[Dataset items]
·····
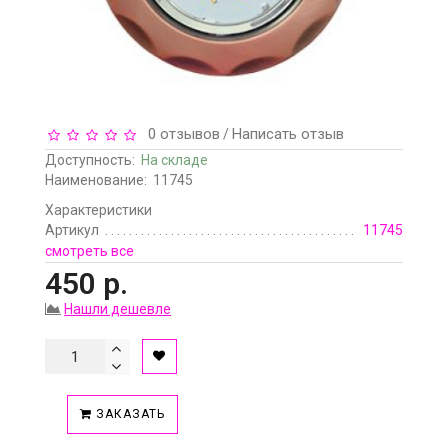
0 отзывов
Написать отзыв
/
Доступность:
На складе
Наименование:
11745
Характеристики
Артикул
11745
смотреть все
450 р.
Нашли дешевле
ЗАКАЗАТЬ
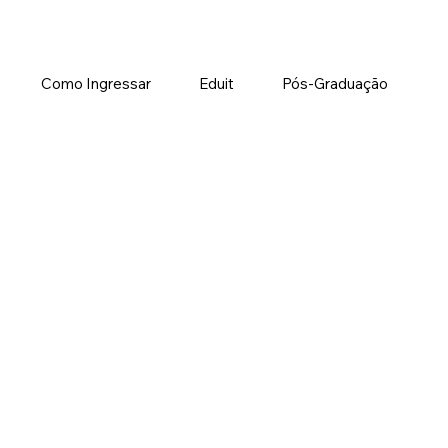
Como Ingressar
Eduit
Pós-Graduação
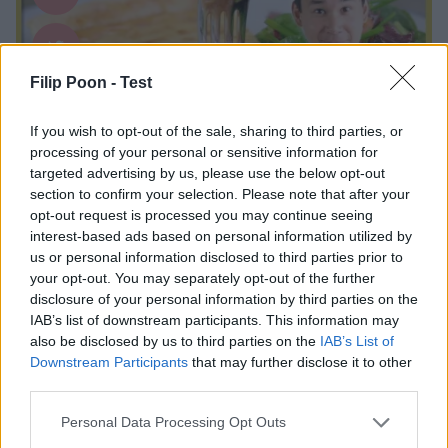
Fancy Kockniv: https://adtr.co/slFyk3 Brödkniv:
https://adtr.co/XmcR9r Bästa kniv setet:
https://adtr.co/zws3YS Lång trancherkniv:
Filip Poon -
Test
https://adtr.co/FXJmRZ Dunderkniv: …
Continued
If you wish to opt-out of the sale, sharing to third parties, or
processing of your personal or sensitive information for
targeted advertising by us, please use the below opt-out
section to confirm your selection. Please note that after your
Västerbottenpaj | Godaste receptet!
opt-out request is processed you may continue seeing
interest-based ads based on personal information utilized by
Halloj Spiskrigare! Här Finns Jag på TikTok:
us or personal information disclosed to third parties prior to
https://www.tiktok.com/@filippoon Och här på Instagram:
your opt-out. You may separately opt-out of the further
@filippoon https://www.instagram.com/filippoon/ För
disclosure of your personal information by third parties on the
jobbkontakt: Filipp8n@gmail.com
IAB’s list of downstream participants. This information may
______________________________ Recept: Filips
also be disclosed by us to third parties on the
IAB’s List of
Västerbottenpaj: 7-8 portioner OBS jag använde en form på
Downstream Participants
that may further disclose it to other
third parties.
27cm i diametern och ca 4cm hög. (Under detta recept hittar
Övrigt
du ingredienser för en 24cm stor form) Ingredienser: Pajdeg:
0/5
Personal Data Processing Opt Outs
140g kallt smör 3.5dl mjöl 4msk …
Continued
·····
Copy all lines above where "disclosed" is present.

** RESPONSE AREA **
us or personal information disclosed to third parties prior to
also be disclosed by us to third parties on the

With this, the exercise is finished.